Transcribe the lines of the records exactly, beginning at the line that contains "Las puertas de" and stopping after the line that contains "Este nombre debe". Include both of those lines and nothing else.

___ Data listing

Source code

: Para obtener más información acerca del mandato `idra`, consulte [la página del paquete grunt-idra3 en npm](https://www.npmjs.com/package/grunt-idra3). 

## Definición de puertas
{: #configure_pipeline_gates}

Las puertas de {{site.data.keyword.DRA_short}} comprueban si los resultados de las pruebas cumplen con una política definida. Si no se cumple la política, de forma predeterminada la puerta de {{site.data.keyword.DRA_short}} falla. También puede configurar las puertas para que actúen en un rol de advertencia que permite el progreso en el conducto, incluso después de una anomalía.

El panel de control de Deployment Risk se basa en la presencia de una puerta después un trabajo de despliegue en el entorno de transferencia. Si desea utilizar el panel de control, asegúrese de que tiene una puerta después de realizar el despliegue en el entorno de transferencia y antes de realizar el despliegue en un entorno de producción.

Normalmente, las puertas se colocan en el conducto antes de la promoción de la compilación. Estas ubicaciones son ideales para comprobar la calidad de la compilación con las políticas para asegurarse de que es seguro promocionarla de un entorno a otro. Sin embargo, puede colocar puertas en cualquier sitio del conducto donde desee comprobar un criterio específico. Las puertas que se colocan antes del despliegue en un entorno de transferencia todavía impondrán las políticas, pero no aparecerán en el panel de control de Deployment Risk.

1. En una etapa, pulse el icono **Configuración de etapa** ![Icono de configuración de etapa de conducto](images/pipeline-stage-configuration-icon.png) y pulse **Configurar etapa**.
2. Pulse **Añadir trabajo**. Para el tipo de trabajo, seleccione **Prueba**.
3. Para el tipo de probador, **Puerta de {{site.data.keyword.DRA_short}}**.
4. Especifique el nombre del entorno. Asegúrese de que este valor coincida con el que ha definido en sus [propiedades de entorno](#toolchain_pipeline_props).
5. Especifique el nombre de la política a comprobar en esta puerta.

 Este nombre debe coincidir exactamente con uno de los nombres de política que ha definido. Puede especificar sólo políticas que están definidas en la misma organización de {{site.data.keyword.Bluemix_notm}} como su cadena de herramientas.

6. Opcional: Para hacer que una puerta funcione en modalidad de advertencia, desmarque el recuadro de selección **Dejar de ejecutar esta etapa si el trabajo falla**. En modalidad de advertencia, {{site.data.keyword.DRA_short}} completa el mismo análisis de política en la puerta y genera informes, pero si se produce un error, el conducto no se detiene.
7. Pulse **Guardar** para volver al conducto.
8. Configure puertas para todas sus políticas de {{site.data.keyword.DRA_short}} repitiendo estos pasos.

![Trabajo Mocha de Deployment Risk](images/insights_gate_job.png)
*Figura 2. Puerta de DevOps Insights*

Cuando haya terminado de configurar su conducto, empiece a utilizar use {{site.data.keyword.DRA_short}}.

______
___ Data listing

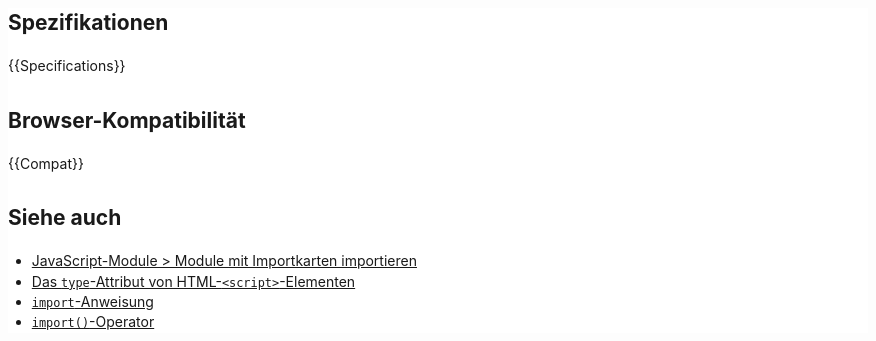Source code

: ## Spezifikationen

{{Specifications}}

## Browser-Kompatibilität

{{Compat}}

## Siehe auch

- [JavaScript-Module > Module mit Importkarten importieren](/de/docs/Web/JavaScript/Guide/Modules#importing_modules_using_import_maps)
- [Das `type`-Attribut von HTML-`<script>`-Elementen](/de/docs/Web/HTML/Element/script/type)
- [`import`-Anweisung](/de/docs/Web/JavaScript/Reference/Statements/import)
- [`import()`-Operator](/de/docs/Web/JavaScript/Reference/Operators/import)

______

• Worked solution
Las puertas de {{site.data.keyword.DRA_short}} comprueban si los resultados de las pruebas cumplen con una política definida. Si no se cumple la política, de forma predeterminada la puerta de {{site.data.keyword.DRA_short}} falla. También puede configurar las puertas para que actúen en un rol de advertencia que permite el progreso en el conducto, incluso después de una anomalía.

El panel de control de Deployment Risk se basa en la presencia de una puerta después un trabajo de despliegue en el entorno de transferencia. Si desea utilizar el panel de control, asegúrese de que tiene una puerta después de realizar el despliegue en el entorno de transferencia y antes de realizar el despliegue en un entorno de producción.

Normalmente, las puertas se colocan en el conducto antes de la promoción de la compilación. Estas ubicaciones son ideales para comprobar la calidad de la compilación con las políticas para asegurarse de que es seguro promocionarla de un entorno a otro. Sin embargo, puede colocar puertas en cualquier sitio del conducto donde desee comprobar un criterio específico. Las puertas que se colocan antes del despliegue en un entorno de transferencia todavía impondrán las políticas, pero no aparecerán en el panel de control de Deployment Risk.

1. En una etapa, pulse el icono **Configuración de etapa** ![Icono de configuración de etapa de conducto](images/pipeline-stage-configuration-icon.png) y pulse **Configurar etapa**.
2. Pulse **Añadir trabajo**. Para el tipo de trabajo, seleccione **Prueba**.
3. Para el tipo de probador, **Puerta de {{site.data.keyword.DRA_short}}**.
4. Especifique el nombre del entorno. Asegúrese de que este valor coincida con el que ha definido en sus [propiedades de entorno](#toolchain_pipeline_props).
5. Especifique el nombre de la política a comprobar en esta puerta.

 Este nombre debe coincidir exactamente con uno de los nombres de política que ha definido. Puede especificar sólo políticas que están definidas en la misma organización de {{site.data.keyword.Bluemix_notm}} como su cadena de herramientas.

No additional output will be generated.